Remotely query remote data#

Use chain_remote() and chain_remote_shape() as usual:

[21]:
g3_bound.chain_remote_shape(two_hop_query)
[21]:
kind rows cols
0 nodes 3 1
1 edges 2 4

Fetch remote data#

Use chain_remote() to fetch the nodes and edges table. Note that the below takes care to fetch nodes that are not connected to any edges.

[22]:
%%time

remote_g_nodes = g3_bound.chain_remote([n()], output_type='nodes')
remote_g_edges = g3_bound.chain_remote([e_undirected()], output_type='edges')
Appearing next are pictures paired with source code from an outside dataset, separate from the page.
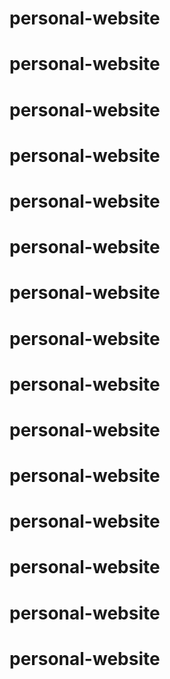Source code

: # personal-website
# personal-website
# personal-website
# personal-website
# personal-website
# personal-website
# personal-website
# personal-website
# personal-website
# personal-website
# personal-website
# personal-website
# personal-website
# personal-website
# personal-website
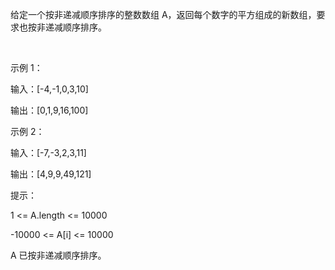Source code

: 给定一个按非递减顺序排序的整数数组 A，返回每个数字的平方组成的新数组，要求也按非递减顺序排序。

 

示例 1：

输入：[-4,-1,0,3,10]

输出：[0,1,9,16,100]

示例 2：

输入：[-7,-3,2,3,11]

输出：[4,9,9,49,121]
 

提示：

1 <= A.length <= 10000

-10000 <= A[i] <= 10000

A 已按非递减顺序排序。

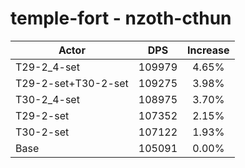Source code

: # temple-fort - nzoth-cthun
| Actor | DPS | Increase |
|---|:---:|:---:|
|T29-2_4-set|109979|4.65%|
|T29-2-set+T30-2-set|109275|3.98%|
|T30-2_4-set|108975|3.70%|
|T29-2-set|107352|2.15%|
|T30-2-set|107122|1.93%|
|Base|105091|0.00%|
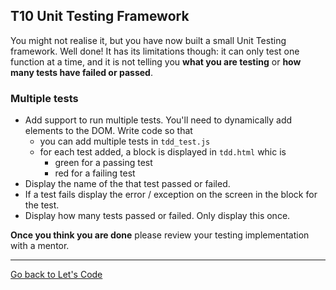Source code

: ## T10 Unit Testing Framework

You might not realise it, but you have now built a small Unit Testing framework. Well done! It has its limitations though: it can only test one function at a time, and it is not telling you **what you are testing** or **how many tests have failed or passed**.

### Multiple tests

* Add support to run multiple tests. You'll need to dynamically add elements to the DOM. Write code so that
    * you can add multiple tests in `tdd_test.js`
    * for each test added, a block is displayed in `tdd.html` whic is
        * green for a passing test
        * red for a failing test
* Display the name of the that test passed or failed.
* If a test fails display the error / exception on the screen in the block for the test.
* Display how many tests passed or failed. Only display this once.

**Once you think you are done** please review your testing implementation with a mentor.

---

[Go back to Let's Code](lets_code.md)
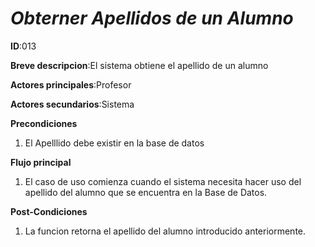 # *Obterner Apellidos de un  Alumno*

**ID**:013

**Breve descripcion**:El sistema obtiene el apellido de un alumno

**Actores principales**:Profesor

**Actores secundarios**:Sistema 

**Precondiciones**

1. El  Apelllido  debe existir en la base de datos

**Flujo principal**

1. El caso  de uso comienza cuando el sistema necesita hacer uso del apellido del alumno que se encuentra en la Base de Datos.

**Post-Condiciones**

1. La funcion retorna el apellido del alumno introducido anteriormente.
g3_fetched_g = (graphistry
    .nodes(remote_g_nodes._nodes, 'id')
    .edges(remote_g_edges._edges,  's', 'd')
)
CPU times: user 116 ms, sys: 10.5 ms, total: 127 ms
Wall time: 1.33 s
[23]:
print('Node ID column:', g3_fetched_g._node)
g3_fetched_g._nodes
Node ID column: id
[23]:
id
0 a
1 b
2 c
3 d
[24]:
print('Edge src/dst columns:', g3_fetched_g._source, g3_fetched_g._destination)
g3_fetched_g._edges
Edge src/dst columns: s d
[24]:
s d v u
0 a b x 2
1 b c y 4
2 c d z 6
[ ]: